基于大型预训练模型的Android恶意软件检测多模态融合

恶意软件检测是软件工程中的一个关键问题，它直接威胁到用户的信息安全。现有的方法往往侧重于单个模态（源代码或二进制代码）的检测，而忽略了有效地利用它们之间的互补信息。这限制了检测性能，特别是在复杂和规避的恶意软件场景中。本文以Java编写的Android应用程序为对象，提出了一种新颖的细粒度多模态融合方法，利用大型预训练模型将源代码和二进制代码的特征结合起来进行恶意软件检测。对于源代码模式，我们采用图形用户界面（GUI）作为框架将源代码分割成片段，并使用预训练的编程语言模型提取特征表示。对于二值码模式，我们将二值码转换为灰度图像，并对预训练的视觉模型进行微调，间接提取特征。然后，我们实现了跨模态注意，并设计了一个对比损失来对齐跨模态的特征，并辅以监督分类损失来完善多模态融合过程，特别是针对恶意软件检测。我们使用Data-MD和Data-MC基准测试进行的实验表明，我们的方法在检测恶意软件方面达到了0.977的精度和0.984的召回率。这强调了使用大型预训练模型进行特征表示和跨不同模式的信息融合以进行有效恶意软件检测的优势。

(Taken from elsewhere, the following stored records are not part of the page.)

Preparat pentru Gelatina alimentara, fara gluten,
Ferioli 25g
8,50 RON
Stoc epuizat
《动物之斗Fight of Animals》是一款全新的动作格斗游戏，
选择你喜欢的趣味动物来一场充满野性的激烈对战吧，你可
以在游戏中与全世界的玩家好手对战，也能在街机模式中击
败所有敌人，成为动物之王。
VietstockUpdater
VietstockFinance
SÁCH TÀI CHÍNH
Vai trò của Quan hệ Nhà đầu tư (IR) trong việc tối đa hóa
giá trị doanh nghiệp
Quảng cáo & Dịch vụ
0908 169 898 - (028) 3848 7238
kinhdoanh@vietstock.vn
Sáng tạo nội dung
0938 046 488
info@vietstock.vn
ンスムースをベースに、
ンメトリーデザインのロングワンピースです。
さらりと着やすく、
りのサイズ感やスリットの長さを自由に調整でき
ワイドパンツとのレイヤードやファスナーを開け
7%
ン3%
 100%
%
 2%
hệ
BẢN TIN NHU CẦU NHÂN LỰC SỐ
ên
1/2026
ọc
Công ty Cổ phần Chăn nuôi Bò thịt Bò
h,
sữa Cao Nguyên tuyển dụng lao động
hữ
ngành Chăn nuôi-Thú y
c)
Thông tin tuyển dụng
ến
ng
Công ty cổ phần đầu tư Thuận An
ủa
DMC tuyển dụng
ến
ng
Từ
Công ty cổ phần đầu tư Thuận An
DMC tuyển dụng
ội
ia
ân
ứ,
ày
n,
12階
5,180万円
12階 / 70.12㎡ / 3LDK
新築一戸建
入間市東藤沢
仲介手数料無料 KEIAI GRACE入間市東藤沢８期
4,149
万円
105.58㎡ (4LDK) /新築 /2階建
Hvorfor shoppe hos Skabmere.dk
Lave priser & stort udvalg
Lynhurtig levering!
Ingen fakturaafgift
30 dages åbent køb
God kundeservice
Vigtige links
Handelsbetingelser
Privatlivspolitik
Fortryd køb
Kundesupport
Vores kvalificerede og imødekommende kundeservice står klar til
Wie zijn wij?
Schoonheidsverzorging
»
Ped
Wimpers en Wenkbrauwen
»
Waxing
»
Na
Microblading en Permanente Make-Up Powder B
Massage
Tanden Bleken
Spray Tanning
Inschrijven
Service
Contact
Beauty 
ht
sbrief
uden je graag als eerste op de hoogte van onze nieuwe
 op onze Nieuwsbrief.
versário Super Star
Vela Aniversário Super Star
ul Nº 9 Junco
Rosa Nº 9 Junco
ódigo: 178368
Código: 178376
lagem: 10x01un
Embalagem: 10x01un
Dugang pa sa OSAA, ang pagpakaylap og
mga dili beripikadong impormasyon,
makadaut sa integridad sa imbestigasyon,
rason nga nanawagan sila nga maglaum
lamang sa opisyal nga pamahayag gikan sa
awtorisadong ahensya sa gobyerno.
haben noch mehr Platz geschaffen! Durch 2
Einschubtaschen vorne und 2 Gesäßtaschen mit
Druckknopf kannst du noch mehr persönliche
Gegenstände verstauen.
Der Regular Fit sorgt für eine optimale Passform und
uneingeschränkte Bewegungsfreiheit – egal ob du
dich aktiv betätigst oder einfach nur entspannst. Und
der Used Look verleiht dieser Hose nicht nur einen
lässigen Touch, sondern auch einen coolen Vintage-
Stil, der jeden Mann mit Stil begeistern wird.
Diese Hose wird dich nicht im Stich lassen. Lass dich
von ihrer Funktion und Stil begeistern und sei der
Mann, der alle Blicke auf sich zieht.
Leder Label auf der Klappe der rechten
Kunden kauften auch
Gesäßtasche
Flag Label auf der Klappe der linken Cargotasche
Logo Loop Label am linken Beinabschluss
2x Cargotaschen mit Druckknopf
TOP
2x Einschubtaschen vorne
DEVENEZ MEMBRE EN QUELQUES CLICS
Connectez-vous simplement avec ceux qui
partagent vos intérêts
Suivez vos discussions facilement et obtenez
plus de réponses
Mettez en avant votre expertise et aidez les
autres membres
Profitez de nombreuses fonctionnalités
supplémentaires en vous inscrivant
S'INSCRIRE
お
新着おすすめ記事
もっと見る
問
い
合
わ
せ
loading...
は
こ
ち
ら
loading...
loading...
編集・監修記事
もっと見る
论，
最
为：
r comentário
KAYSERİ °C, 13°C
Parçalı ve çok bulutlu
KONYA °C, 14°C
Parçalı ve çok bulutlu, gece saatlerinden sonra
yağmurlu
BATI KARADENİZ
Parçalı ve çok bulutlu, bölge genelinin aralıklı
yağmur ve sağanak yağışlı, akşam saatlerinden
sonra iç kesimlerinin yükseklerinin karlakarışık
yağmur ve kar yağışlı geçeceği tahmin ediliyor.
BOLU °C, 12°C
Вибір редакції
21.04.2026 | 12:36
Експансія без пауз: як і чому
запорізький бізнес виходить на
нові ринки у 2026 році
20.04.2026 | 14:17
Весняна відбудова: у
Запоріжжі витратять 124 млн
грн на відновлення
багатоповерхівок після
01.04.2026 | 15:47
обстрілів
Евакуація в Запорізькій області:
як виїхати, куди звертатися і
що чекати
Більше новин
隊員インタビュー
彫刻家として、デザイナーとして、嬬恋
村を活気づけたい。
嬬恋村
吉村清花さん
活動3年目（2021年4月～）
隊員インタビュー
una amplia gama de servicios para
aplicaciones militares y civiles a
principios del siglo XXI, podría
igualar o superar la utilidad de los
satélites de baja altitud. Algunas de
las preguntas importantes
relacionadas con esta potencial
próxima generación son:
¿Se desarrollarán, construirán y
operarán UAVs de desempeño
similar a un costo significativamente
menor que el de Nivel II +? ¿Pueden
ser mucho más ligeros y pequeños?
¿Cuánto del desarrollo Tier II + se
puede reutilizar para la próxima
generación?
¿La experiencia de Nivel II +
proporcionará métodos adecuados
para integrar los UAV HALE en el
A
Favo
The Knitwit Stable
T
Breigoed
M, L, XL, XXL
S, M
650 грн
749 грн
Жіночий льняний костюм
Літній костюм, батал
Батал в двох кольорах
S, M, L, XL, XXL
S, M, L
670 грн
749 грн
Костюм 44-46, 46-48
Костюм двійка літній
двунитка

本文章由计算机程序翻译，如有差异，请以英文原文为准。

求助全文

约1分钟内获得全文求助全文

来源期刊

IEEE Transactions on Software Engineering 工程技术-工程：电子与电气

CiteScore

9.70

自引率

10.80%

发文量

724

审稿时长

6 months

期刊介绍： IEEE Transactions on Software Engineering seeks contributions comprising well-defined theoretical results and empirical studies with potential impacts on software construction, analysis, or management. The scope of this Transactions extends from fundamental mechanisms to the development of principles and their application in specific environments. Specific topic areas include: a) Development and maintenance methods and models: Techniques and principles for specifying, designing, and implementing software systems, encompassing notations and process models. b) Assessment methods: Software tests, validation, reliability models, test and diagnosis procedures, software redundancy, design for error control, and measurements and evaluation of process and product aspects. c) Software project management: Productivity factors, cost models, schedule and organizational issues, and standards. d) Tools and environments: Specific tools, integrated tool environments, associated architectures, databases, and parallel and distributed processing issues. e) System issues: Hardware-software trade-offs. f) State-of-the-art surveys: Syntheses and comprehensive reviews of the historical development within specific areas of interest.